Stored data entries
......
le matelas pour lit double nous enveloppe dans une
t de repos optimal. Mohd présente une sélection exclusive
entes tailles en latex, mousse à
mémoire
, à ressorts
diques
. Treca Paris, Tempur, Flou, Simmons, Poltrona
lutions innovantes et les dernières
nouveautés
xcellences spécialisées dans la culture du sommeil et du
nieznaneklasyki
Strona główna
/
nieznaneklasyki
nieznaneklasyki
......
● **REQUIRED WORK**
Reproduce every row above, keeping each character and line break unchanged.

● **RESPONSE FOR THIS EXERCISE**
le matelas pour lit double nous enveloppe dans une
t de repos optimal. Mohd présente une sélection exclusive
entes tailles en latex, mousse à
mémoire
, à ressorts
diques
. Treca Paris, Tempur, Flou, Simmons, Poltrona
lutions innovantes et les dernières
nouveautés
xcellences spécialisées dans la culture du sommeil et du
nieznaneklasyki
Strona główna
/
nieznaneklasyki
nieznaneklasyki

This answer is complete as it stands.